#### Exercise task
Print the profile of Kalle Mattson that follows, word for word.

#### Text block

First name Kalle. Last name Mattson. Notice the two L’s. Don’t confuse the musician with the trendy vegetable. He’s named after J.J. Cale, the late great songwriter, who penned such classics as “After Midnight” and “Call Me the Breeze.” Some tough musical shoes to fill. Then again, maybe that bar isn’t so hard to live up to when you’re already an old soul at 22. You’ve toured Europe, won a pair of Northern Ontario Music awards, and most importantly – thanks to your muse – you’ve learned to grieve.

This past February, Mattson released Someday the Moon Will be Gold. The singer-songwriter’s third album, it’s also his most personal. It’s a record he was unsure he could ever release. Grief got a grip on his muse and demanded he write these songs.

Mattson spoke to Words + Music prior to a showcase for the album at Toronto’s Horseshoe Tavern. One month since the album’s official release, he’s feeling comfortable with this song cycle about death. The response, from fans and critics alike, has been incredible.

“I felt like it was a risky move to put my life on display.”

“This record is a part of my soul,” Mattson explains. “It took me a really long time to want to make it. I felt like it was a risky move to put my life on display, so I sat on this record for a long time. I’ve learned that allowing that vulnerability is good. It’s cathartic in a weird way and people have responded to that.”

Extracted data entries:
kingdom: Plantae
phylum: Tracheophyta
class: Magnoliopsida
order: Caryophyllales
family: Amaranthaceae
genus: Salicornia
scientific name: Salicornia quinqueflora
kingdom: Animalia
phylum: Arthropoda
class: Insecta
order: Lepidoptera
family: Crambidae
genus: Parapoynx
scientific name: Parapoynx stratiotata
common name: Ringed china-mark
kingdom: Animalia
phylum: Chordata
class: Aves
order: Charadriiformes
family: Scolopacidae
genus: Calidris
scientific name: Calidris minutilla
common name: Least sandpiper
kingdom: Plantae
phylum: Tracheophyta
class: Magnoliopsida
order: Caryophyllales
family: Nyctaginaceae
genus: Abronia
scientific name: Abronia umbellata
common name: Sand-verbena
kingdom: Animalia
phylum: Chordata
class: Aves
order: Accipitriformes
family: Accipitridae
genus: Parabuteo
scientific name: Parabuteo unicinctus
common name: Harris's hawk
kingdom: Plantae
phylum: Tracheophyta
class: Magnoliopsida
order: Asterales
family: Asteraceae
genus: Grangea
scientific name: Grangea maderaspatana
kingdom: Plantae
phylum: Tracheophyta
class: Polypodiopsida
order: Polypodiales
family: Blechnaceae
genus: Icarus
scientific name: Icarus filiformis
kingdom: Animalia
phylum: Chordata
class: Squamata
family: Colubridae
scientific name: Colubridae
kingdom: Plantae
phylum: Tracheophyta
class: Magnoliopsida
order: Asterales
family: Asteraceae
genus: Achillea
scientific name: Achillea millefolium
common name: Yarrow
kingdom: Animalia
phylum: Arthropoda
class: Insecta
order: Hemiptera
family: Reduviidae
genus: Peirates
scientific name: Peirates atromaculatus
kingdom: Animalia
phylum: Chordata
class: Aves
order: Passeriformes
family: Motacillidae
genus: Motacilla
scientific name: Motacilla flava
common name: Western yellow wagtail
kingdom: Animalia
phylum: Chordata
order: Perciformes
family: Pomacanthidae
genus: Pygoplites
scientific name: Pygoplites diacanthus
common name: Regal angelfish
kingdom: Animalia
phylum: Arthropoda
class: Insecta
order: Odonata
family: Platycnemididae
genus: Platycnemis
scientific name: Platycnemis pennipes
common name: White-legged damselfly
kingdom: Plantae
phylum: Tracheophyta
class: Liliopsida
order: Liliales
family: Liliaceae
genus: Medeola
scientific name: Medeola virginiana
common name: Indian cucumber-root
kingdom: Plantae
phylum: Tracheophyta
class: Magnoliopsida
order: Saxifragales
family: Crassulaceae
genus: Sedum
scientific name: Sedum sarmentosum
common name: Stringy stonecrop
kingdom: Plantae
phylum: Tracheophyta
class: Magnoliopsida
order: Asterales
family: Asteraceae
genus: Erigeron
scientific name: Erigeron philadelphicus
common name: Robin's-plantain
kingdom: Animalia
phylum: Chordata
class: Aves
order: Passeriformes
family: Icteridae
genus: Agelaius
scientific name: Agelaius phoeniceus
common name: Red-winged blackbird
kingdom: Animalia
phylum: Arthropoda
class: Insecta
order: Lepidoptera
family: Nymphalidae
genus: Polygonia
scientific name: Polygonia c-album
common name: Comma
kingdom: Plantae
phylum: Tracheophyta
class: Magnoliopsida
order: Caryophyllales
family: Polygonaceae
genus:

#### Response for this exercise
First name Kalle. Last name Mattson. Notice the two L’s. Don’t confuse the musician with the trendy vegetable. He’s named after J.J. Cale, the late great songwriter, who penned such classics as “After Midnight” and “Call Me the Breeze.” Some tough musical shoes to fill. Then again, maybe that bar isn’t so hard to live up to when you’re already an old soul at 22. You’ve toured Europe, won a pair of Northern Ontario Music awards, and most importantly – thanks to your muse – you’ve learned to grieve.

This past February, Mattson released Someday the Moon Will be Gold. The singer-songwriter’s third album, it’s also his most personal. It’s a record he was unsure he could ever release. Grief got a grip on his muse and demanded he write these songs.

Mattson spoke to Words + Music prior to a showcase for the album at Toronto’s Horseshoe Tavern. One month since the album’s official release, he’s feeling comfortable with this song cycle about death. The response, from fans and critics alike, has been incredible.

“I felt like it was a risky move to put my life on display.”

“This record is a part of my soul,” Mattson explains. “It took me a really long time to want to make it. I felt like it was a risky move to put my life on display, so I sat on this record for a long time. I’ve learned that allowing that vulnerability is good. It’s cathartic in a weird way and people have responded to that.”